Apply what you read:
• a. In the forum thread about selling off a machinist's tools, copy word for word the part from "If anyone on" up to and including "with free shipping.".
• b. Put this sentence from the forum thread about selling off a machinist's tools into Spanish: "Last I sold something I know it was harder to find that option but it was still there."
• c. Write the next part of the forum thread about selling off a machinist's tools, picking up right after its last post.

Selected passage:

# Too many tools  / Too little time .



## mmcmdl (Sep 18, 2017)

Since 1983 I've operated March Machine Company /Mechanical Development Lab in my home . ( Hence my mmcmdl handle and Email address)

Over this time I've accumulated many , many things , It's time to scale down the herd . While I have sold a few tools on this website , it's time to speed up my progress and load things onto Ebay or I'll be 150 years old when this stuff is depleted .

I will be putting stuff on as I get time , but trying to put a minimum of 5 things a week , maybe more depending on size . I do have 5 of everything ever made it seems .

My ads will be auctions only and the bidding will start at $0.99 on all items listed . The tool name and condition will set the selling price . ( The tools will sell in 1 week and they will be gone ) . I love this site and would rather donate to their cause , but it's very time consuming .

99% of my equipment/tooling/ gages/ etc are of top quality . Not much junk . Take that for what it's worth , but I'm a machinist by trade .

If you have a need for tooling , feel free to call or send that pm . We can negotiate a deal and this site can benefit .

Thanks . Dave . ( mmcmdl )


----------



## mmcmdl (Sep 18, 2017)

Well now . I must say that the Ebay site is quite different than years ago when I last visited . Being this is the friendly machinist site , I'll keep my opinion simple . They suck . What was once a simple format has become an un-navigational site full of templates . Just for instance . I know a small flat rate box to ship is $7.80 or so , so why does it come up with a range of 7 to 13 bucks ?? I want to ship it for $7.80 !!

If anyone on here has another auction site other than this POS , please fill me in ASAP . Fleabay is a joke it seems .


----------



## rgray (Sep 19, 2017)

I haven't sold on ebay for awhile but used to be able to select "fixed shipping" and imput the price as you wanted it.
Last I sold something I know it was harder to find that option but it was still there.
Free shipping is a big thing on ebay so you might just add your ship charge and start at $8.79 with free shipping.

Data under study:
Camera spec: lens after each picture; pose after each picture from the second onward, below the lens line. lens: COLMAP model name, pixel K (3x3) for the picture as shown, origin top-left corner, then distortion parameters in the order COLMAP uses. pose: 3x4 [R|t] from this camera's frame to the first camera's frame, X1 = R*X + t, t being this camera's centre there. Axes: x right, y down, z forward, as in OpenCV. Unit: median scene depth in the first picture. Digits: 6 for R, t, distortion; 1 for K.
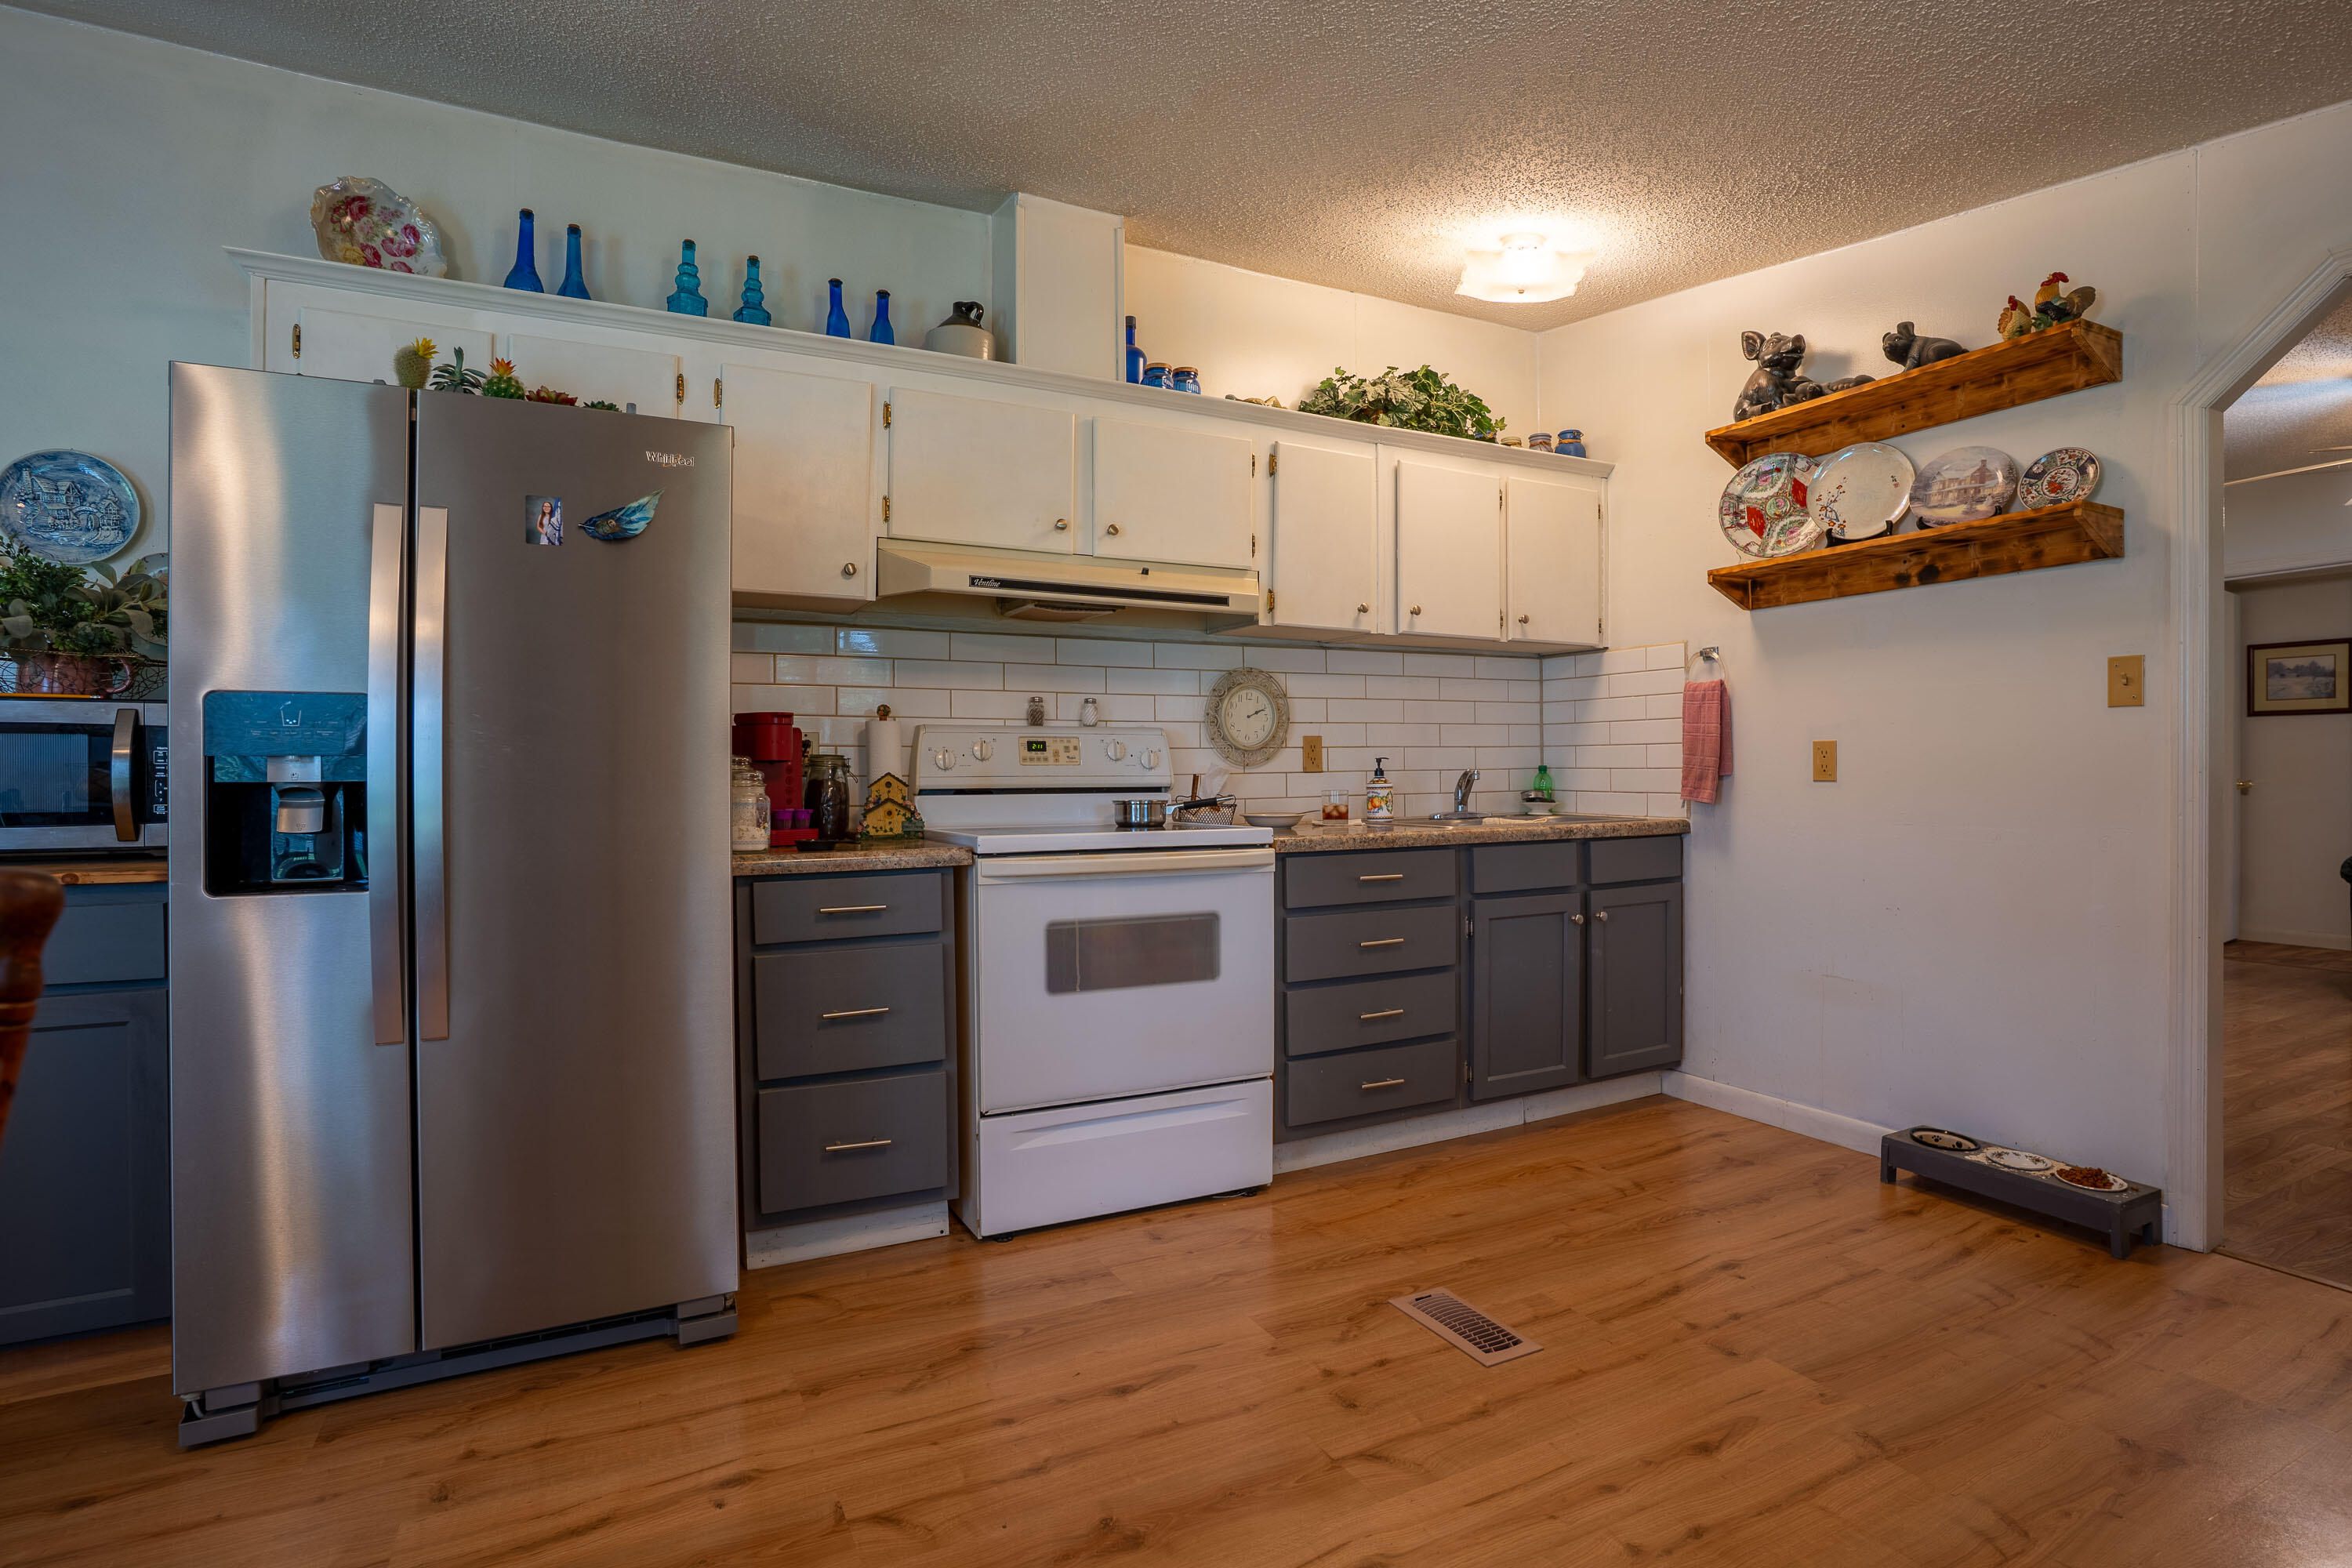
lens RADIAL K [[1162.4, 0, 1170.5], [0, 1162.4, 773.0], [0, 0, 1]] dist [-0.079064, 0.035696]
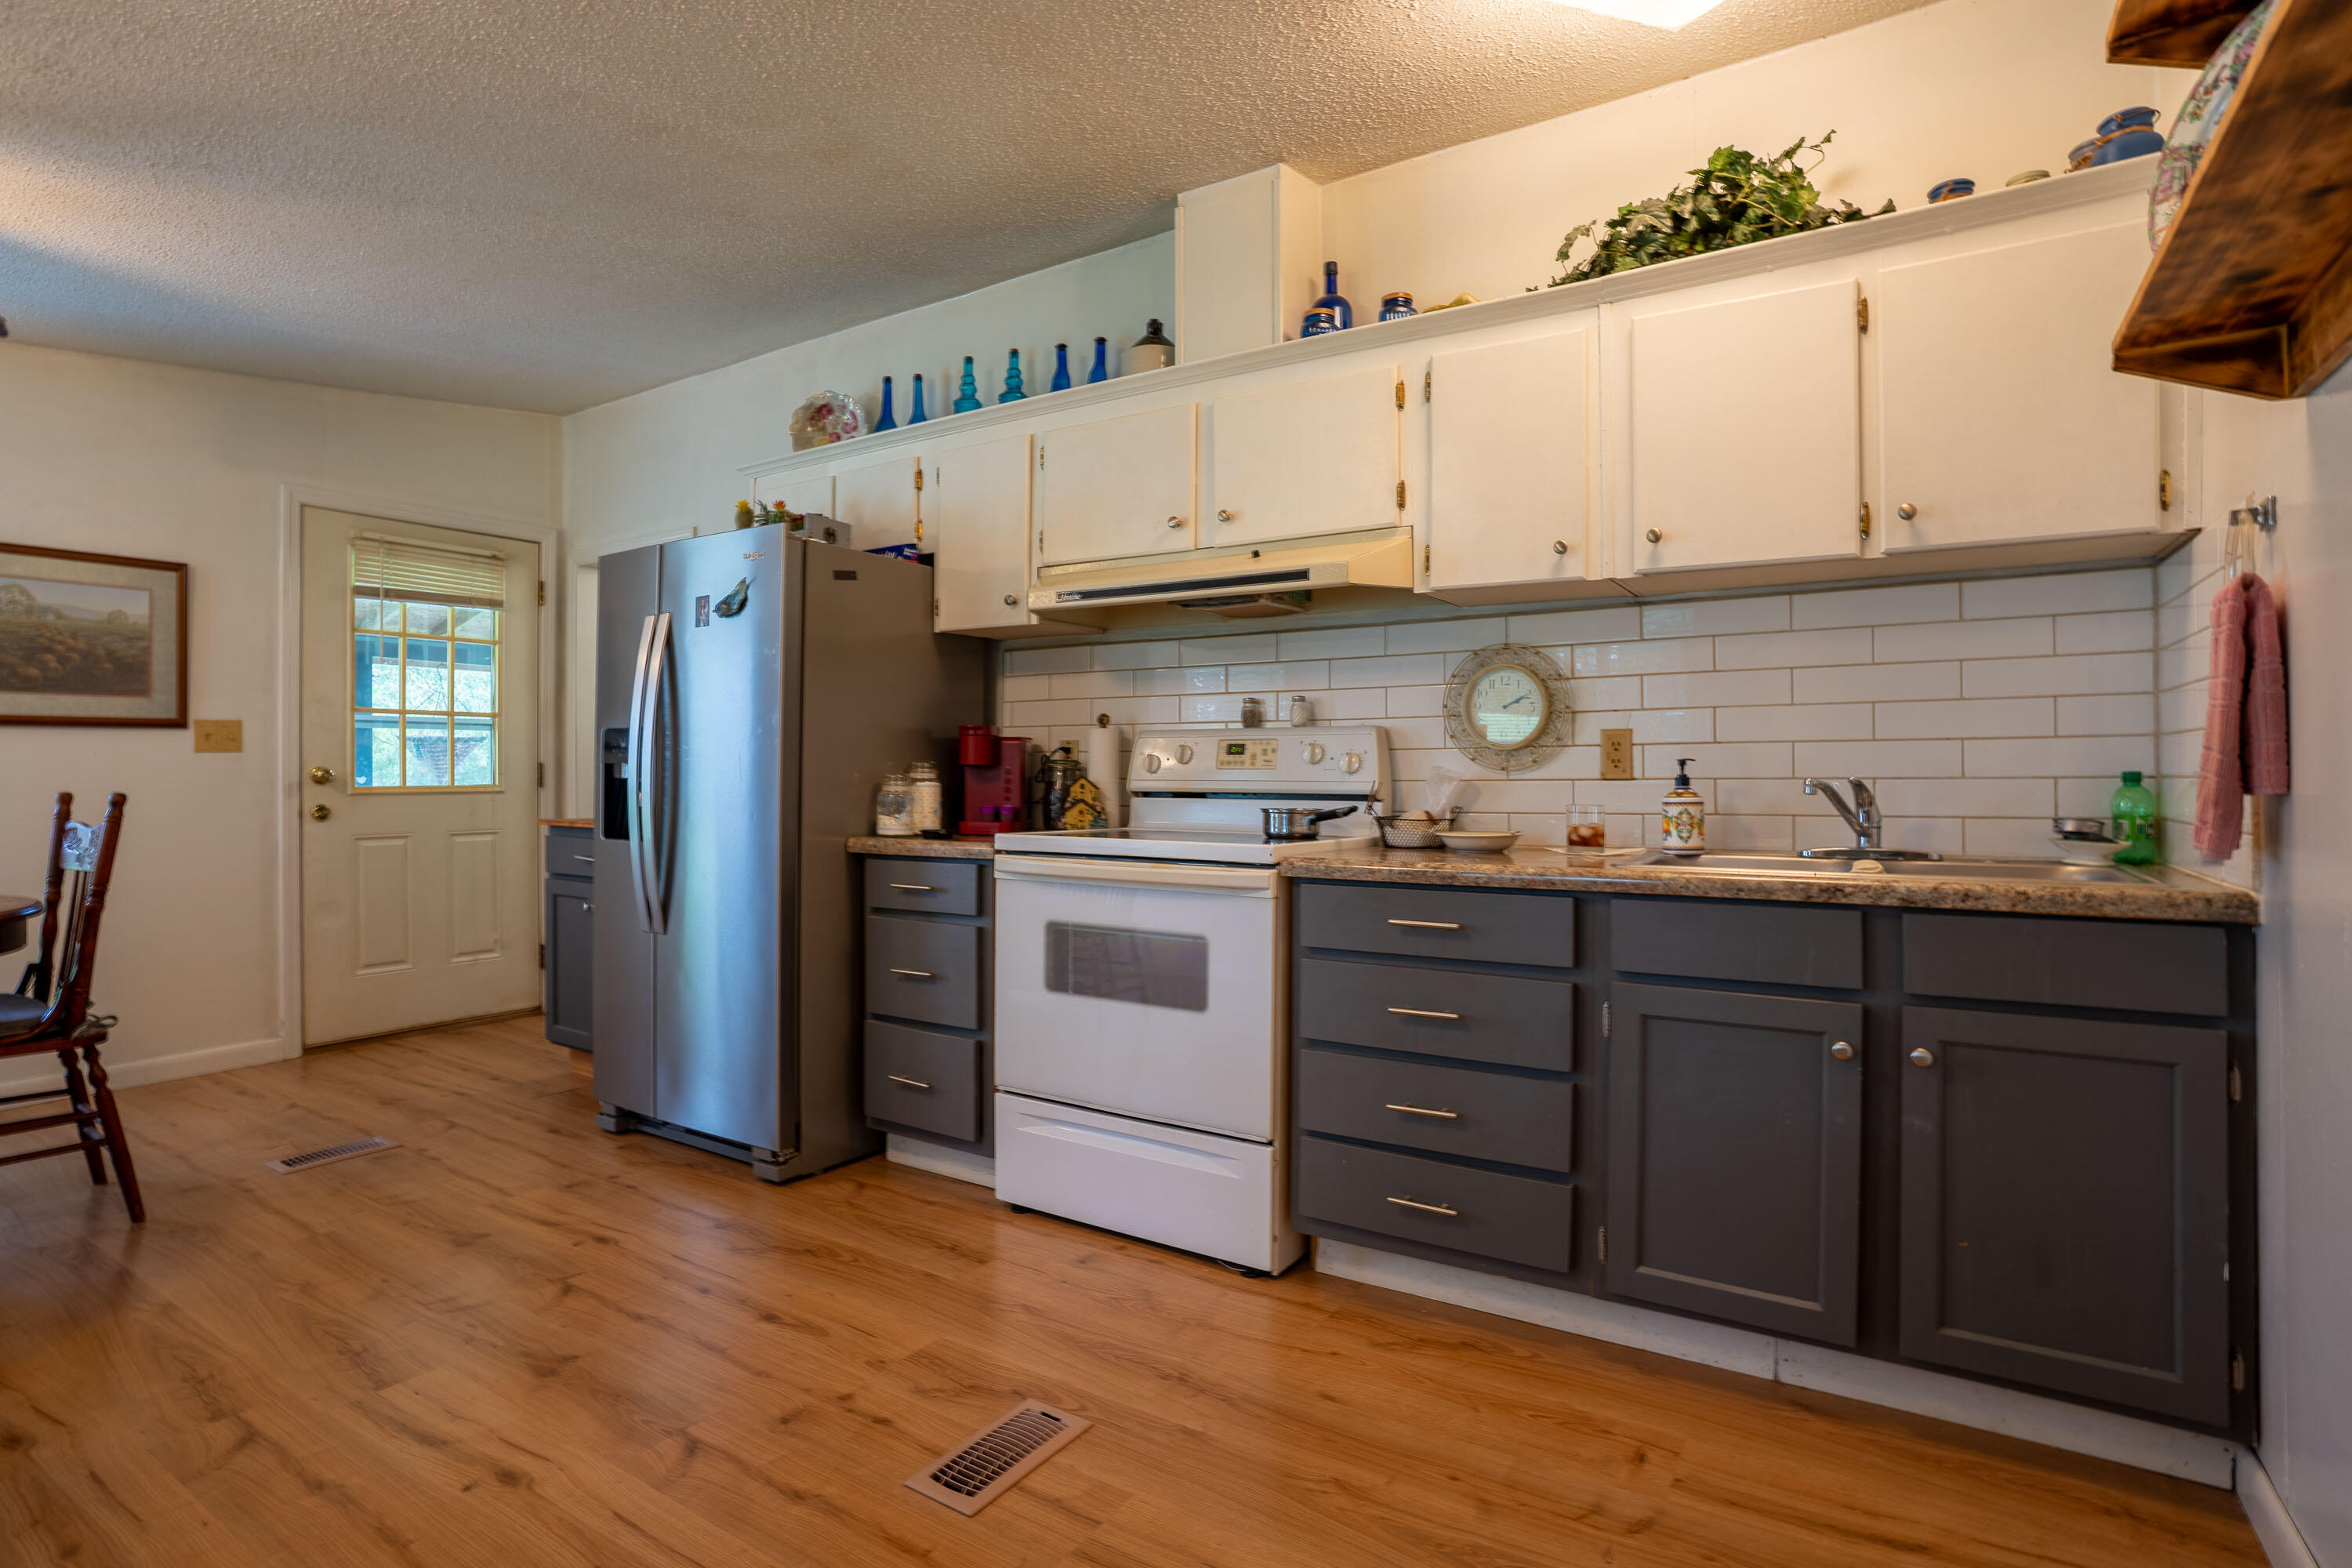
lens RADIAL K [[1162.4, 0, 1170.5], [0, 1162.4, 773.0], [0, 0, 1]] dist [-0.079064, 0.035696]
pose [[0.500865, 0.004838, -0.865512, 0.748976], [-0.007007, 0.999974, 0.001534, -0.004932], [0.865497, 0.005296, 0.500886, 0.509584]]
---
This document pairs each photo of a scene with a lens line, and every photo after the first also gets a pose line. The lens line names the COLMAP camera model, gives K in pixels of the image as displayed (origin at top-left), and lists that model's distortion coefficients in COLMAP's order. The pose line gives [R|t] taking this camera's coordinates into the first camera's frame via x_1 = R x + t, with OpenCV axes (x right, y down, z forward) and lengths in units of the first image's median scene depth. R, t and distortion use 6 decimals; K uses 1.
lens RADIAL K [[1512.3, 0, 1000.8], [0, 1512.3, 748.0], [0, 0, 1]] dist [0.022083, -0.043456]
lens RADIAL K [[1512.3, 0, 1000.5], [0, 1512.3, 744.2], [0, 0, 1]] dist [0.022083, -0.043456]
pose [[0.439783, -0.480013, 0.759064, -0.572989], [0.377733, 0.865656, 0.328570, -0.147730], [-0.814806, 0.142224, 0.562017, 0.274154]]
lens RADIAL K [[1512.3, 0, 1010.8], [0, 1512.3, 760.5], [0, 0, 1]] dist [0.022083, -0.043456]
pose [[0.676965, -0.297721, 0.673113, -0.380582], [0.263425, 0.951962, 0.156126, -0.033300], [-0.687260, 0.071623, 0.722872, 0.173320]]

Results of the tasks:
• a.
If anyone on here has another auction site other than this POS , please fill me in ASAP . Fleabay is a joke it seems .


----------



## rgray (Sep 19, 2017)

I haven't sold on ebay for awhile but used to be able to select "fixed shipping" and imput the price as you wanted it.
Last I sold something I know it was harder to find that option but it was still there.
Free shipping is a big thing on ebay so you might just add your ship charge and start at $8.79 with free shipping.

• b. La última vez que vendí algo, sé que era más difícil encontrar esa opción, pero todavía estaba ahí.

• c.
I've searched for other auction sites and tried a few and gotten no response or sales.
Ebay today is definitely not the ebay of yesterday I fully agree.
Also you should list your ebay handle here so us normal folks can search by user name to find your items. They will be buried in the mass of ebay's prefered sellers and hard to find.


----------



## Silverbullet (Sep 19, 2017)

Do you have any of the small hand feed drilling attachments for tiny drills. Some have Jacobs or Albrecht chuck. I will be needing one of those but disability pay ain't even livin money.. but I do pay fair prices. Last one I bid on went for $62.00 my bid was $45. Most of the eBay even Craigslist sellers want four times there real value. Just asking


----------



## mmcmdl (Sep 19, 2017)

rgray said:


> Also you should list your ebay handle here so us normal folks can search by user name to find your items. They will be buried in the mass of ebay's prefered sellers and hard to find.



It isn't hard . mmcmdl


----------



## mmcmdl (Sep 19, 2017)

Silverbullet said:


> Do you have any of the small hand feed drilling attachments for tiny drills. Some have Jacobs or Albrecht chuck. I will be needing one of those but disability pay ain't even livin money.. but I do pay fair prices. Last one I bid on went for $62.00 my bid was $45. Most of the eBay even Craigslist sellers want four times there real value. Just asking



Not exactly sure of what you mean . Are they 90 degree heads ?


----------



## hman (Sep 26, 2017)

I _think_ he means one of these.  Found it on ebay by searching for "sensitive chuck".


----------



## fernballan (Sep 26, 2017)

mmcmdl said:


> Since 1983 I've operated March Machine Company /Mechanical Development Lab in my home . ( Hence my mmcmdl handle and Email address)
> 
> Over this time I've accumulated many , many things , It's time to scale down the herd . While I have sold a few tools on this website , it's time to speed up my progress and load things onto Ebay or I'll be 150 years old when this stuff is depleted .
> 
> ...


Your alias?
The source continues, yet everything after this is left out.